Offense has always come easy for Dwight Howard. With his strength and athleticism, he has made a career out of bullying defenders in the paint. His prowess around the rim has allowed him to finish in the top five for field-goal percentage during the last seven years.
Still, despite his proficiency on the glass and his ability to attack the basket at will, Howard has never been among the league's top scorers. For his career, he has averaged 18.3 points per game and has eclipsed 20 points a night during only four of his nine seasons in the NBA.
His most productive season of putting points on the board came in 2010-11. He averaged 22.9 points a game with the Orlando Magic. Unsurprisingly, he finished second in MVP voting that season behind Chicago Bulls point guard Derrick Rose.
Last season with the Lakers, he finished with 17.1 points per contest, which was his lowest scoring output since his third season in the league.
Despite the presence of James Harden and Chandler Parsons, Howard will shatter his 2010-11 season.

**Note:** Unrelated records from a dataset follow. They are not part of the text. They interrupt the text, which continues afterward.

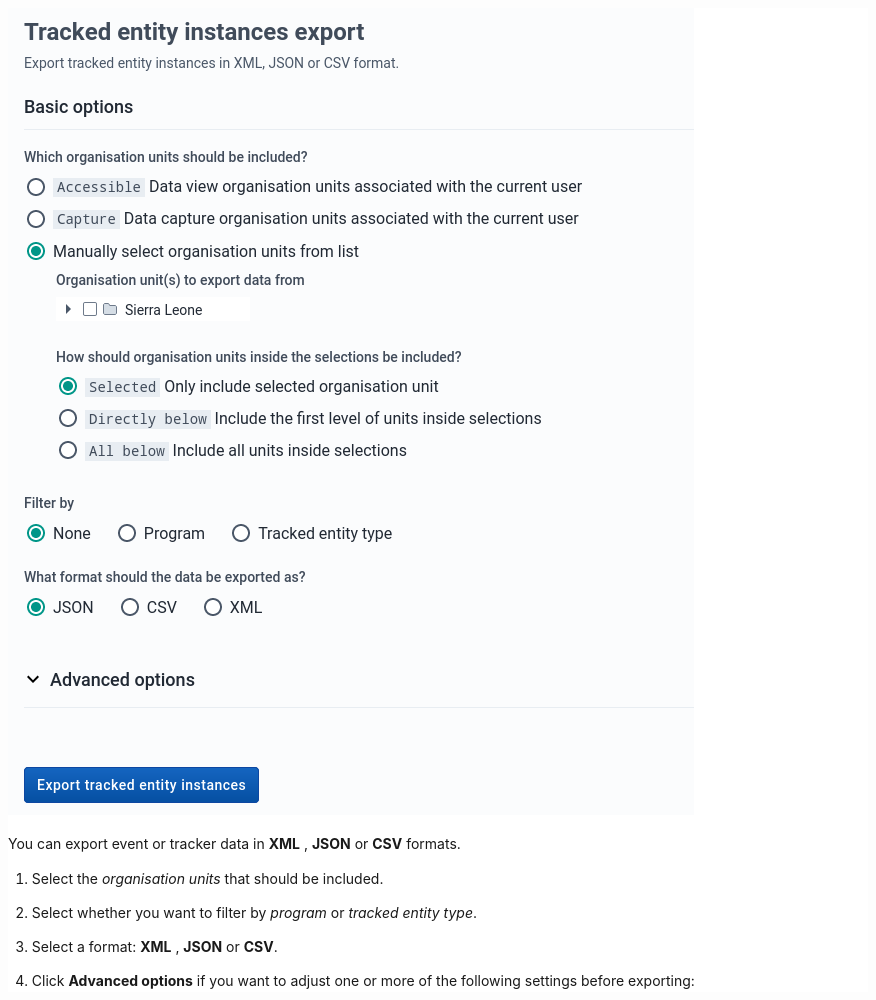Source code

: ![](resources/images/import_export/tei_export.png)

You can export event or tracker data in **XML** , **JSON** or **CSV**
formats.

1.  Select the *organisation units* that should be included.

2.  Select whether you want to filter by *program* or *tracked entity
    type*.

6.  Select a format: **XML** , **JSON** or **CSV**.

7.  Click **Advanced options** if you want to adjust one or more of
    the following settings before exporting:
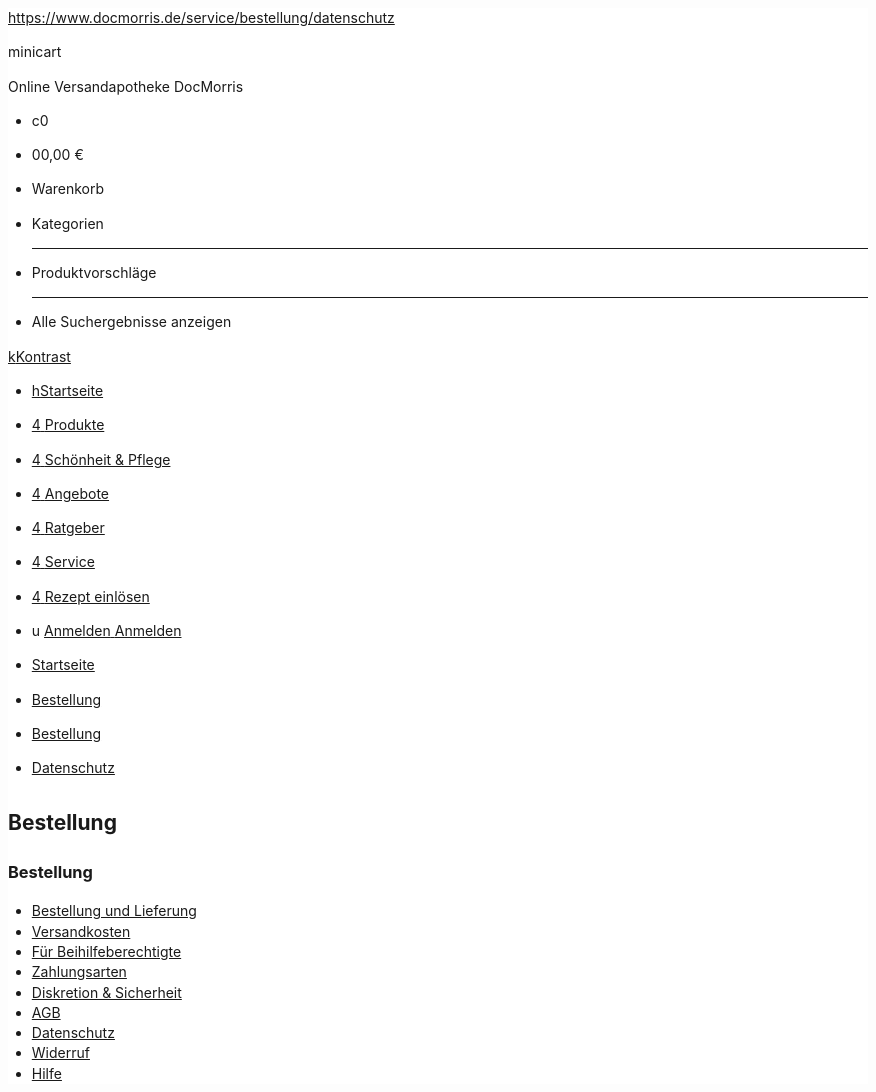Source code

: https://www.docmorris.de/service/bestellung/datenschutz

minicart

[](/start "Online Versandapotheke DocMorris")
Online Versandapotheke DocMorris

-   <span class="icon icon-cart">c</span><span class="cart-items-counter">0</span>
-   00,00 €
-   Warenkorb

-   <span class="headline cat">Kategorien</span>

    ------------------------------------------------------------------------
-   <span class="headline prod">Produktvorschläge</span>

    ------------------------------------------------------------------------
-   <span>Alle Suchergebnisse anzeigen</span>

[<span class="icon">k</span>Kontrast](/assets/css/build/style-contrast.css?v=1795-112045)

-   [<span class="icon icon-home">h</span><span class="mobonly">Startseite</span>](/start)
-   [<span class="icon mobonly">4</span> <span>Produkte</span>](/produkte?navnode=product)
-   [<span class="icon mobonly">4</span> <span>Schönheit & Pflege</span>](/schoenheit-pflege?navnode=beautyAndCare)
-   [<span class="icon mobonly">4</span> <span>Angebote</span>](/angebote?navnode=offer)
-   [<span class="icon mobonly">4</span> <span>Ratgeber</span>](/ratgeber?navnode=adviser)
-   [<span class="icon mobonly">4</span> <span>Service</span>](/service?navnode=service)
-   [<span class="icon mobonly">4</span> <span>Rezept einlösen</span>](/rezepteinloesen?navnode=redeemPrescription)



-   <span id="my-docmorris-toggler"> <span class="icon icon-user">u</span> [<span class="show-below768 visible-phone visible-phablet">Anmelden</span> <span class="text visible-tablet visible-desktop">Anmelden</span>](/meindocmorris/anmelden) </span>

-   [<span>Startseite</span>](/start)
-   [Bestellung]()
-   [Bestellung](/inhalte/service/bestellung)
-   [Datenschutz](/inhalte/service/bestellung/datenschutz)

Bestellung
----------

### <span class="submenu-title">Bestellung</span> <span class="icon-pointer-down"></span>

-   [Bestellung und Lieferung](/inhalte/service/bestellung/bestellung-lieferung)
-   [Versandkosten](/inhalte/service/bestellung/versandkosten)
-   [Für Beihilfeberechtigte](/flash/zahlpause/index.html)
-   [Zahlungsarten](/inhalte/service/bestellung/zahlungsarten)
-   [Diskretion & Sicherheit](/inhalte/service/bestellung/diskretion-sicherheit)
-   [AGB](/inhalte/service/bestellung/agb)
-   [Datenschutz](/inhalte/service/bestellung/datenschutz)
-   [Widerruf](/inhalte/service/bestellung/agb#widerruf)
-   [Hilfe](/inhalte/service/bestellung/hilfe)
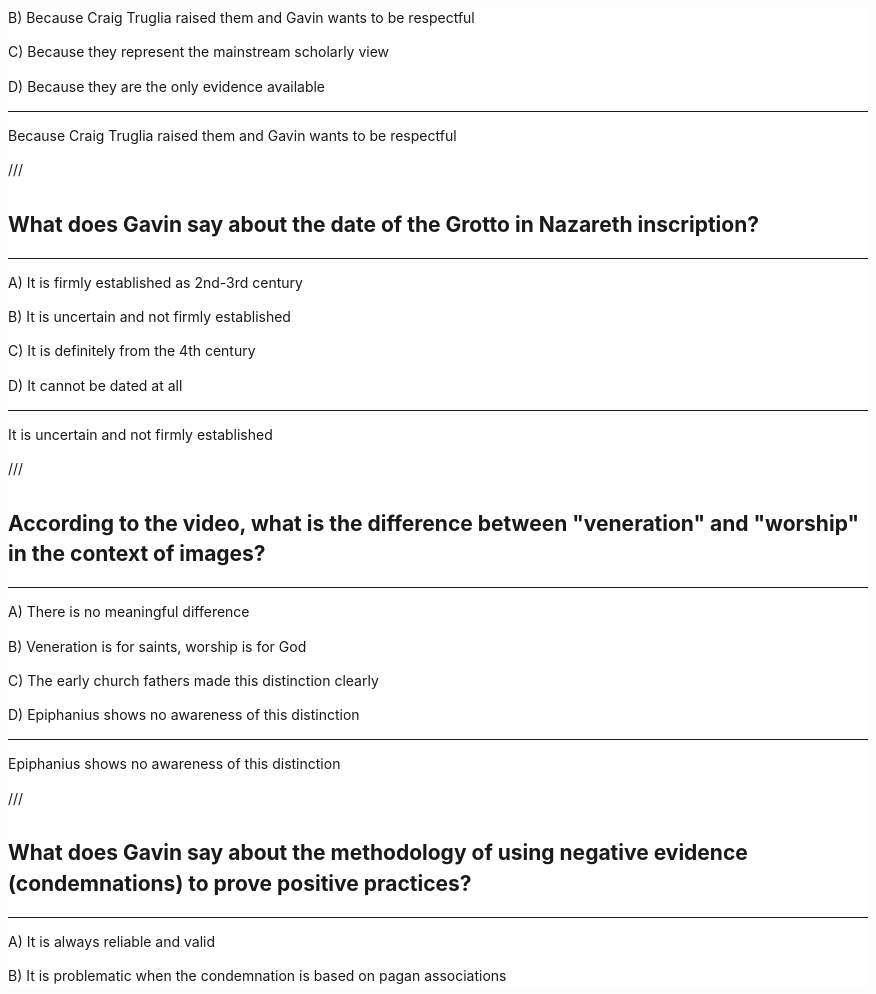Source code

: B) Because Craig Truglia raised them and Gavin wants to be respectful

C) Because they represent the mainstream scholarly view

D) Because they are the only evidence available

---

Because Craig Truglia raised them and Gavin wants to be respectful

///

## What does Gavin say about the date of the Grotto in Nazareth inscription?

---

A) It is firmly established as 2nd-3rd century

B) It is uncertain and not firmly established

C) It is definitely from the 4th century

D) It cannot be dated at all

---

It is uncertain and not firmly established

///

## According to the video, what is the difference between "veneration" and "worship" in the context of images?

---

A) There is no meaningful difference

B) Veneration is for saints, worship is for God

C) The early church fathers made this distinction clearly

D) Epiphanius shows no awareness of this distinction

---

Epiphanius shows no awareness of this distinction

///

## What does Gavin say about the methodology of using negative evidence (condemnations) to prove positive practices?

---

A) It is always reliable and valid

B) It is problematic when the condemnation is based on pagan associations
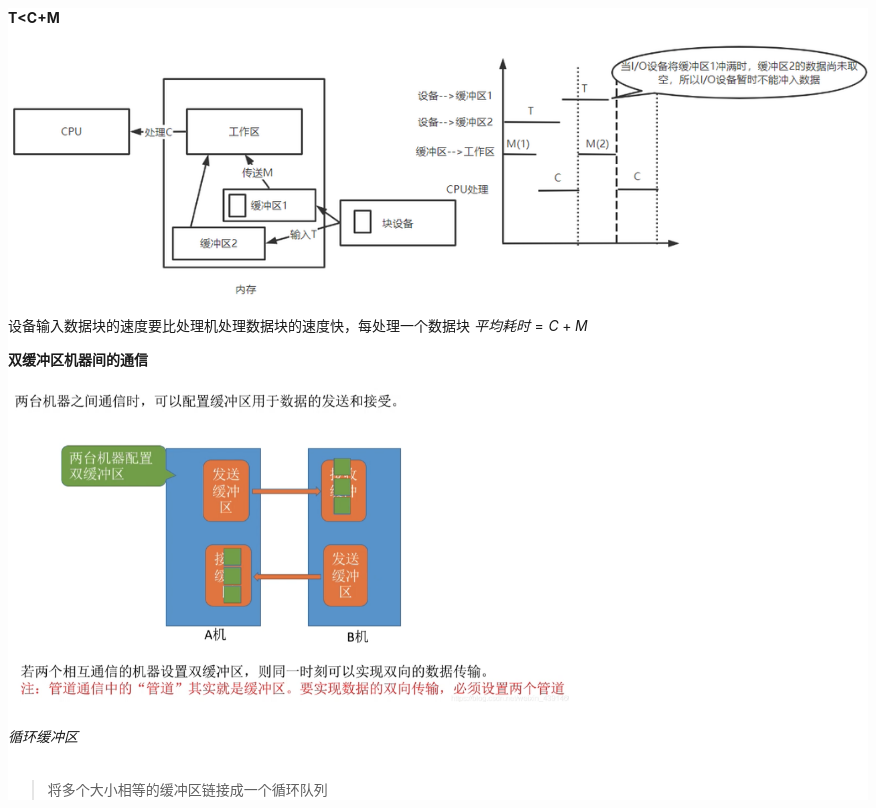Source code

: **T<C+M**

![image-20220313085742474](5-IO管理/image-20220313085742474.png)

设备输入数据块的速度要比处理机处理数据块的速度快，每处理一个数据块 $平均耗时=C+M$

**双缓冲区机器间的通信**

<img src="5-IO管理/image-20220313090539547.png" alt="image-20220313090539547" style="zoom:67%;" />

###### 循环缓冲区

>   将多个大小相等的缓冲区链接成一个循环队列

The big man will benefit from the tutelage of two of the greatest men to ever step foot in the post.
The Rockets hired former legend Hakeem Olajuwon to work with Howard and fellow center Omer Asik. The master of "The Dream Shake" was one of the most graceful and creative centers the NBA has ever seen. Any player is bound to improve from having the two-time champion as a tutor.
Howard will also learn from head coach Kevin McHale. During his glory days with the Boston Celtics, McHale was famous for his bevy of post moves. If D12 can adopt any tricks from either of these two Hall of Famers, it will make him an even bigger nightmare on the offensive end.
It will also make surpassing his personal best of 22 points a night much simpler.
When it comes to handicapping the NBA MVP race, the options are usually LeBron James and the rest of the field. After all, the Miami Heat forward has won the award four of the last five years. According to BestBetting.com, James is the favorite to take home the trophy again this season.
YouWin.com has Dwight Howard's odds at 25-1 (or +2500). The best D12 has finished in the MVP voting was second in 2010-11. He has finished in the top 10 four times, including three times inside the top five.
This year, he finally takes home the hardware.
From a statistical standpoint, Howard is a safe bet to be among the league leaders in total rebounds and blocks. He has led the league in total rebounds six times and finished on top in the blocks category twice.
With impressive offensive numbers and a greater commitment to hitting free throws, Howard will improve his scoring to go along with his other gaudy numbers. It will also help his cause if he can manage to lead the Rockets to the top of the Western Conference standings.
LeBron James is the league's best player, and he's an easy pick when predicting an MVP winner. Oklahoma City's Kevin Durant is due to hoist the Maurice Podoloff trophy as well. It will be tough for either to compete with a guy capable of producing in so many different statistical categories.
My prediction for Howard's stat line in his first season with the Rockets: 24.2 points, 12.8 rebounds and 2.5 blocks per game. He shoots 58 percent from the field and just narrowly surpasses the 60 percent mark from the free-throw line.
Voters, tired of picking King James, decide to make Howard the first big man to win the Most Valuable Player award since Dirk Nowitzki in 2006-07. The odds may not be in his favor, but it is certainly a possibility.